Using e-mail to communicate with other Board members about policy and other Board decisions may violate the OMA. Generally, two members of a board (unless they are considered a quorum of a subcommittee or other "public body") are not prohibited from discussing board issues with one another; however, if a quorum of the board or subcommittee discusses matters via e-mail, then the board might find itself in violation of the OMA. By way of example, if an e-mail was sent to several board members regarding an issue and board members replied to all recipients of that e-mail, there may be a tendency for a "discussion" to take place. Even if only one or two members responded, messages and responses from other board members may be forwarded to other members so that it may look as though a "round robin" type of discussion is occurring. The OMA requires that all decisions of public bodies be made in the open. Since there is no notice and no opportunity for the public to participate in e-mail discussion, this type of "meeting" does not comply with the OMA.

To avoid this common mistake, the municipality should develop an e-mail policy that addresses both use of e-mail and the retention of e-mail records.

2. Be Careful How the Municipality Handles the Public at Meetings.

As stated above, the right to attend a meeting of a public body includes the right to tape record, videotape, and broadcast the public proceedings via live radio and television. The municipality may not prevent an attendee from videotaping or recording a board meeting. If the municipality asks a person to refrain from videotaping the meeting, they would be in violation of the OMA.

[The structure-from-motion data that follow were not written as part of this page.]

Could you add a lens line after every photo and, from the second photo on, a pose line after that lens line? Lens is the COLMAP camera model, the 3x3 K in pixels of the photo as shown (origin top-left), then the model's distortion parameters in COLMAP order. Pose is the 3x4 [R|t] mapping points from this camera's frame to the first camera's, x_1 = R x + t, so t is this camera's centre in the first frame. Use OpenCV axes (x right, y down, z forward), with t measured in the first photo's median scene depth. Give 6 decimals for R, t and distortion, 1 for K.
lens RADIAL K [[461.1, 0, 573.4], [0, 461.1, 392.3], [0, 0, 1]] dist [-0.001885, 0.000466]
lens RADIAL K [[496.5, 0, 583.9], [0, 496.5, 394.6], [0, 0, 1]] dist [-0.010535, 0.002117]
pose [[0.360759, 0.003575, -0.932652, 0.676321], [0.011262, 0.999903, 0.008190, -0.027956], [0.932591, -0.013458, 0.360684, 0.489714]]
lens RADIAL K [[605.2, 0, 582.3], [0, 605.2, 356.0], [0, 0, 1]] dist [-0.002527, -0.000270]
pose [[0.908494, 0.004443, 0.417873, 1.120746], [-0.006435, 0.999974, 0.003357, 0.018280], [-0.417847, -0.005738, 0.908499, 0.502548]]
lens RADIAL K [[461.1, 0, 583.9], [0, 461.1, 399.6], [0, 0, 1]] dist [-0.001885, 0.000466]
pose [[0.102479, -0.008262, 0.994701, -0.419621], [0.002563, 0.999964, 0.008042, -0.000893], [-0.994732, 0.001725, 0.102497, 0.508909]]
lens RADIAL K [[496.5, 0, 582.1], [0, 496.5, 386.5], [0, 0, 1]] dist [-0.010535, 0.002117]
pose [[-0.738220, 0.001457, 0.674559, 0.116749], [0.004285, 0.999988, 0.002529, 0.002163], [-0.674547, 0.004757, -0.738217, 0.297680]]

Similarly, the OMA provides that all persons in attendance at a public meeting have the right to address the public body. Municipalities should consider how it handles the public comment portion of the meeting. Although municipalities can place reasonable limitations on speakers during public comment, such as limiting each speaker to a reasonable amount of time, they may not limit the total time of public comment. For example, they should not have a policy that limits the total time of public comment to a half hour.

3. Avoid the Appearance of a Secret Meeting.

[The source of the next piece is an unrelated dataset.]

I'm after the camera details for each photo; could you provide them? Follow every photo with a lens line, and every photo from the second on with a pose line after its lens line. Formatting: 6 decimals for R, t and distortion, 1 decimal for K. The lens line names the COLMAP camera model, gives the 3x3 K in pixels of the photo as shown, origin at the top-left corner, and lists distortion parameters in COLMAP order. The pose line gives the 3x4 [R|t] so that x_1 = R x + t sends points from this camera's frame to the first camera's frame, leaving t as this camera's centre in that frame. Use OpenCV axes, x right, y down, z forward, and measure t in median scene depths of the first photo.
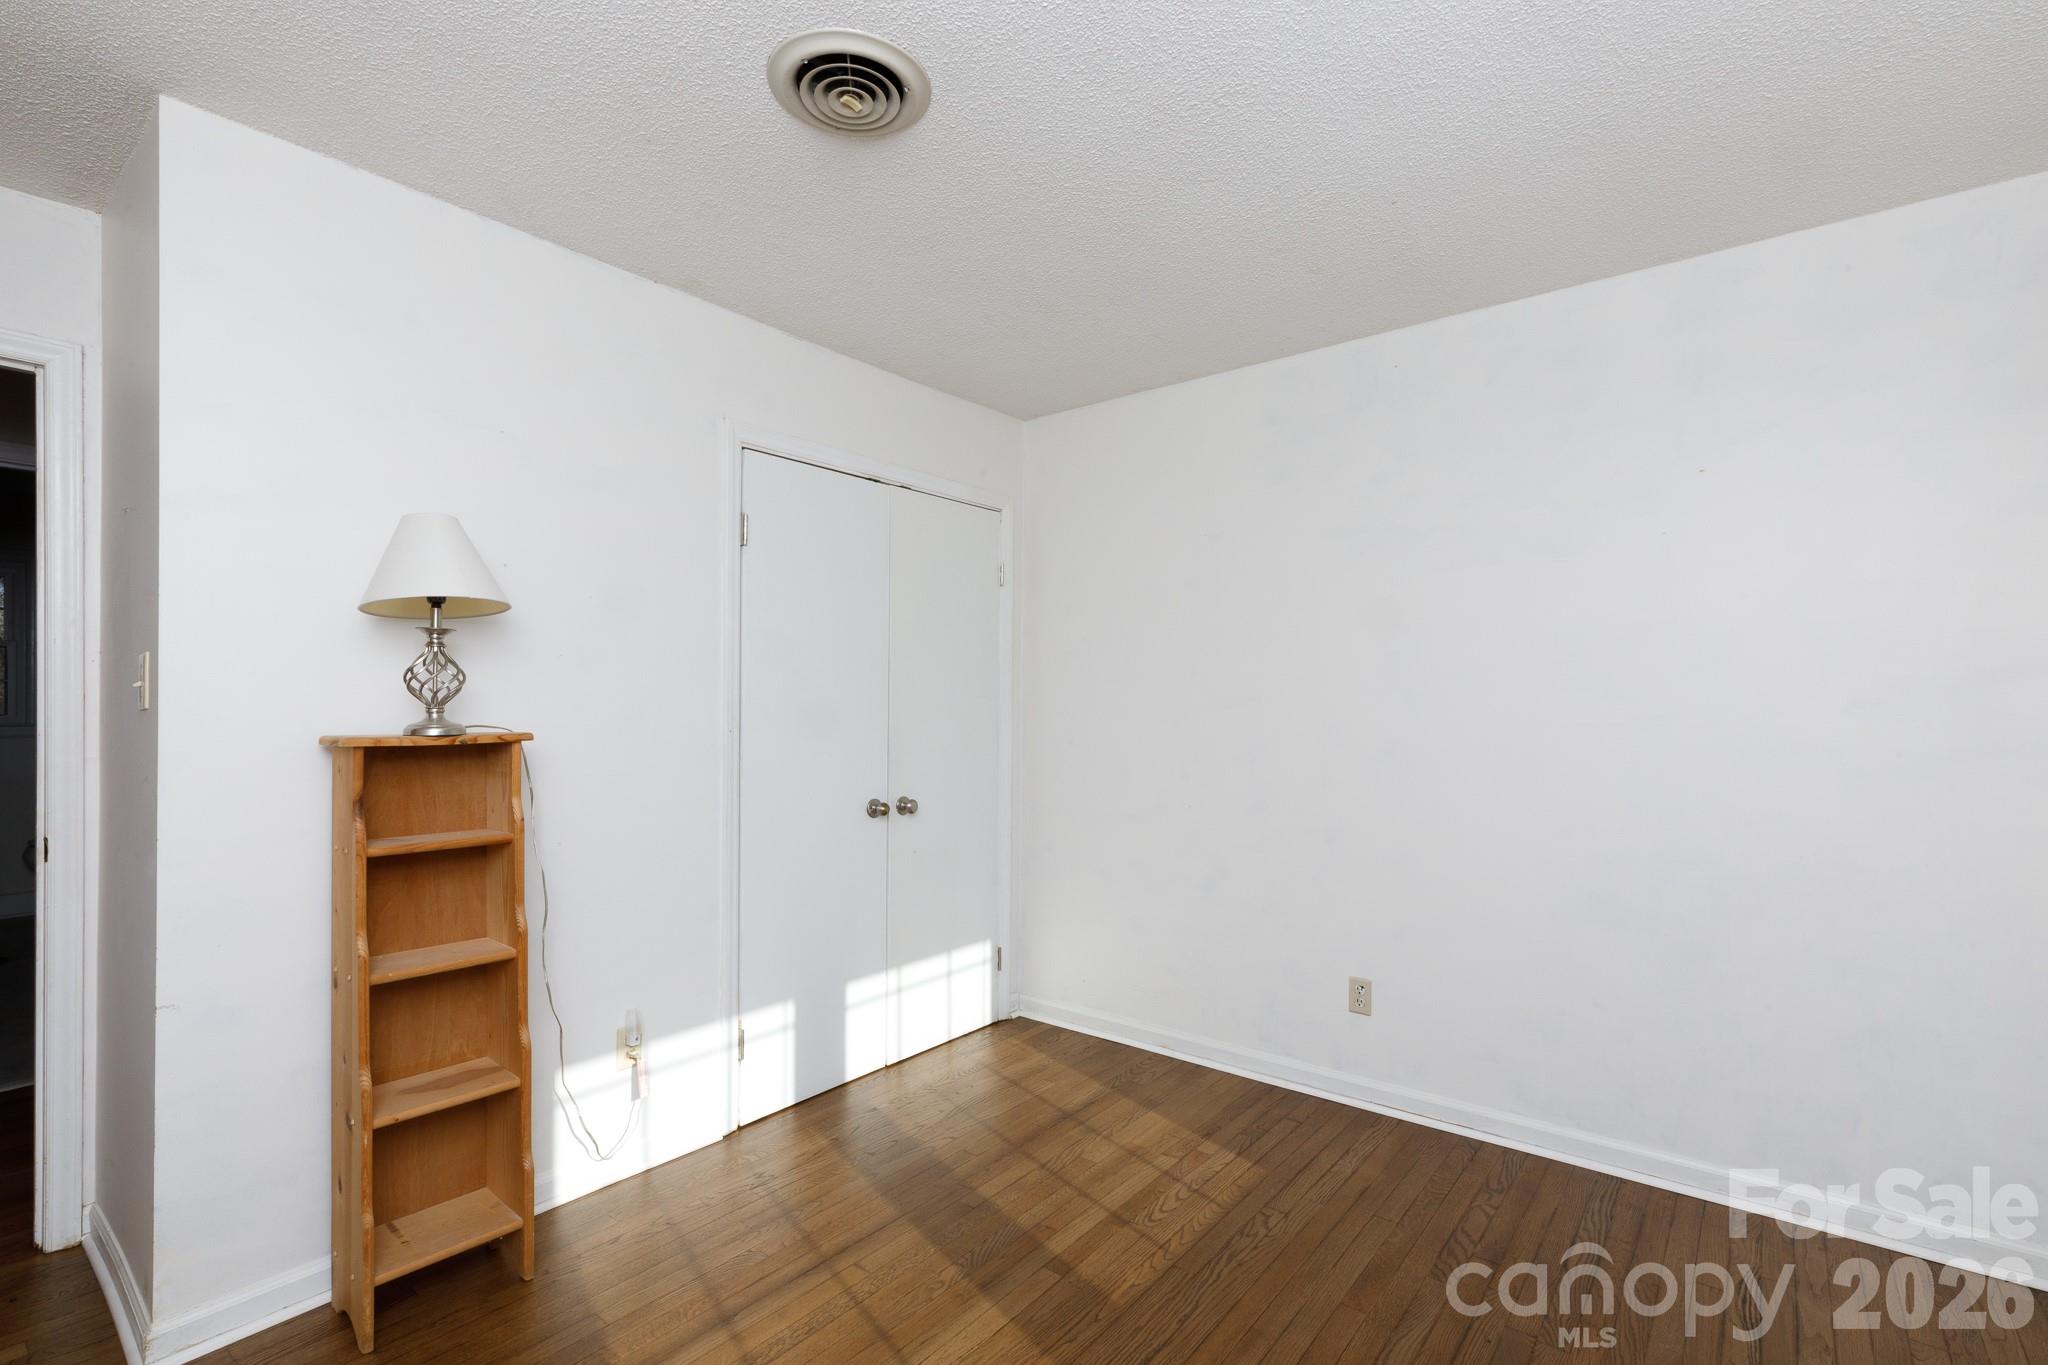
lens RADIAL K [[910.3, 0, 1020.4], [0, 910.3, 694.5], [0, 0, 1]] dist [0.003109, 0.000353]
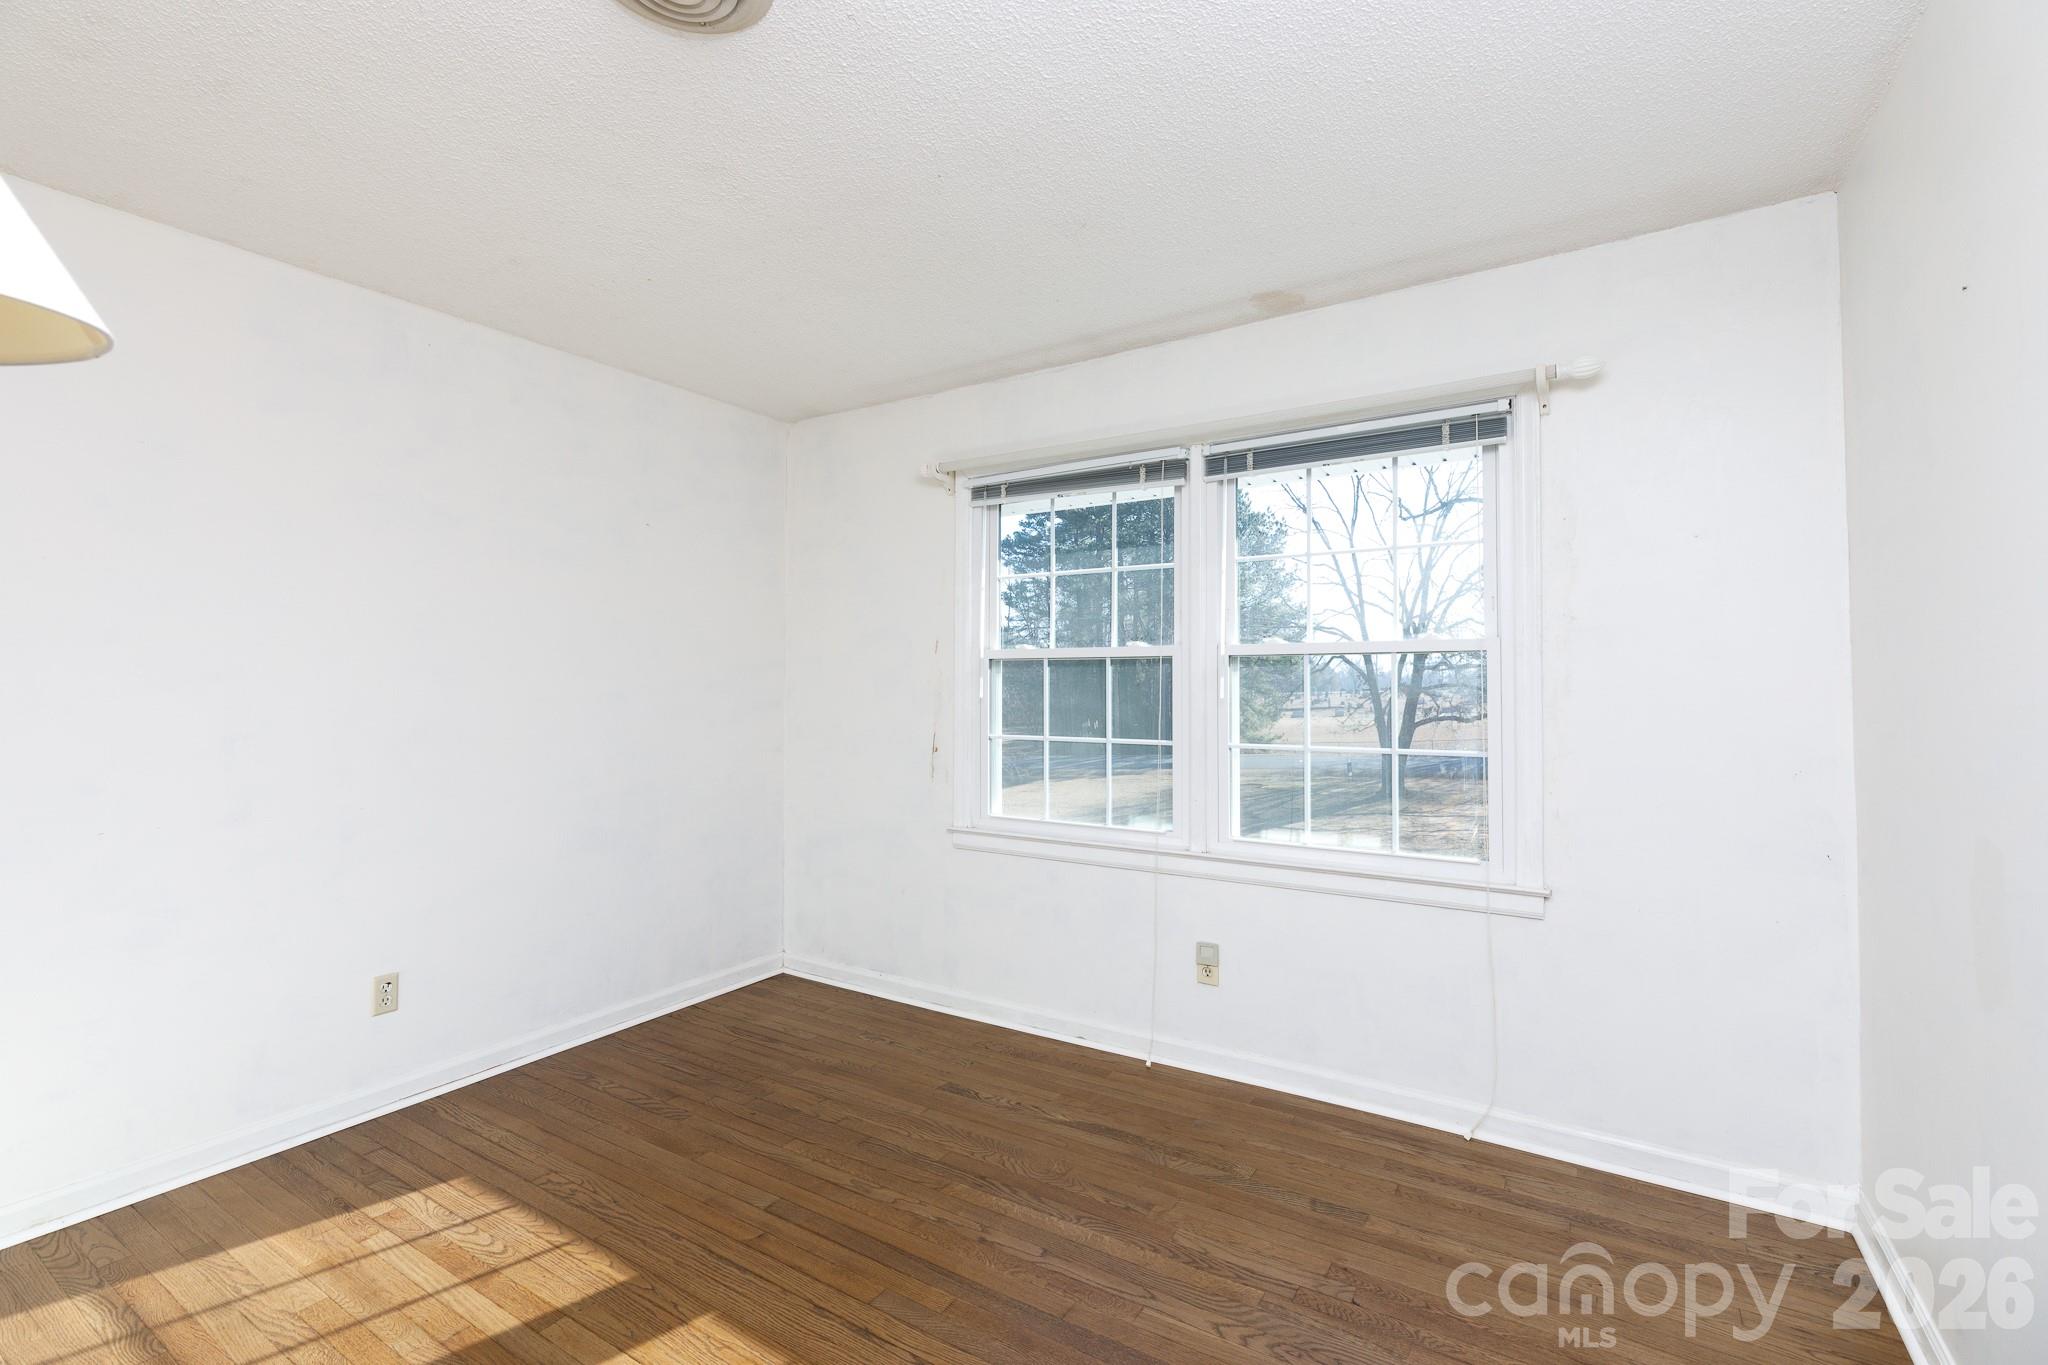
lens RADIAL K [[910.3, 0, 1014.6], [0, 910.3, 680.0], [0, 0, 1]] dist [0.003109, 0.000353]
pose [[-0.105757, 0.012153, 0.994318, -0.716682], [-0.013171, 0.999820, -0.013621, 0.015876], [-0.994305, -0.014537, -0.105578, 0.530971]]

As previously noted, discussing municipal business with a quorum of board members outside of an open meeting violates the OMA. Some lawsuits are filed because the public body makes a decision at a meeting with absolutely no discussion. When it appears there should have been a public discussion, such as when the issue is controversial, members of the public sometimes assume that a meeting was held in private and discussion took place "behind closed doors," and file a lawsuit. Obviously, a quorum of the municipal board should not be discussing business if they are not at a meeting open to the public; however, they may also avoid such lawsuits by taking extra effort to discuss topics on the record so there is no appearance of an unlawful meeting.

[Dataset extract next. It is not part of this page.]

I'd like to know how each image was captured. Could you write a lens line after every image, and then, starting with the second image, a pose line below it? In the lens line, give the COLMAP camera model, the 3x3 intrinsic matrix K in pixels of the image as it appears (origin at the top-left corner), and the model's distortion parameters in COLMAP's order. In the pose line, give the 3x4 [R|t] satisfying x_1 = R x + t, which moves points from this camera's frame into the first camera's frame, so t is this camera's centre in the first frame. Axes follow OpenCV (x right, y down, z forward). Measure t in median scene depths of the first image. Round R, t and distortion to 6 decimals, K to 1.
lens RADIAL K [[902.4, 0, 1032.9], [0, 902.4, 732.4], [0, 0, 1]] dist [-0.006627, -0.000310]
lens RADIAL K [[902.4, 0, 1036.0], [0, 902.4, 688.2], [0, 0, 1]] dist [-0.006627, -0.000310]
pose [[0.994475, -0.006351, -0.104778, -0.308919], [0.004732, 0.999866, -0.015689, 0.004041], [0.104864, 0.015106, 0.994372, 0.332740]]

4. Avoid Decisions in Closed Session.

The OMA requires that all decisions be made at an open meeting. A "decision," is defined in part as any determination, action, vote or disposition, on public policy may not be made in the closed session. To avoid an OMA violation, no substantive motions or Board actions should be taken in closed session.

5. Understand the Specific Reasons a Municipality May Move Into Closed Session to Discuss Employment Issues.

The OMA contains specific reasons that a board may meet in closed session regarding employment related issues. For example, a closed session may be called (1) to consider the dismissal, suspension, discipline, complaints, charges or periodic personnel evaluations of a public officer or employee, if the named person requests a closed hearing; or (2) for strategy and negotiation sessions connected with the negotiation of a collective bargaining agreement, if either party requests a closed session. These two exemptions are specific and narrow. Thus, not every employment-related issue falls into these two categories. For example, a municipality may not meet in closed session to negotiate the new contract for their manager. Similarly, a municipality may not meet in closed session to discuss budget cuts that may result in layoffs or the reduction of benefits. To avoid an OMA violation, they should only discuss the topics specifically allowed by law.